Each line below must be reproduced exactly as it stands. Pictures stay out of the copy.

● **GIVEN RECORDS**

▼▼▼

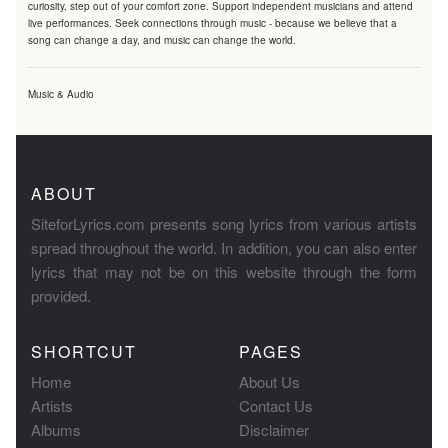
curiosity, step out of your comfort zone. Support independent musicians and attend
live performances. Seek connections through music - because we believe that a
song can change a day, and music can change the world.
Music & Audio
ABOUT
SiteforLyrics.com presents song lyrics from various artists
spread throughout the world. In addition, you can also enter
lyrics that may not be on this website through the form
provided.
SHORTCUT
PAGES
Home
About Us
Artists
Contact Us
Albums
Disclaimer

▲▲▲

● **WRITTEN SOLUTION**
curiosity, step out of your comfort zone. Support independent musicians and attend
live performances. Seek connections through music - because we believe that a
song can change a day, and music can change the world.
Music & Audio
ABOUT
SiteforLyrics.com presents song lyrics from various artists
spread throughout the world. In addition, you can also enter
lyrics that may not be on this website through the form
provided.
SHORTCUT
PAGES
Home
About Us
Artists
Contact Us
Albums
Disclaimer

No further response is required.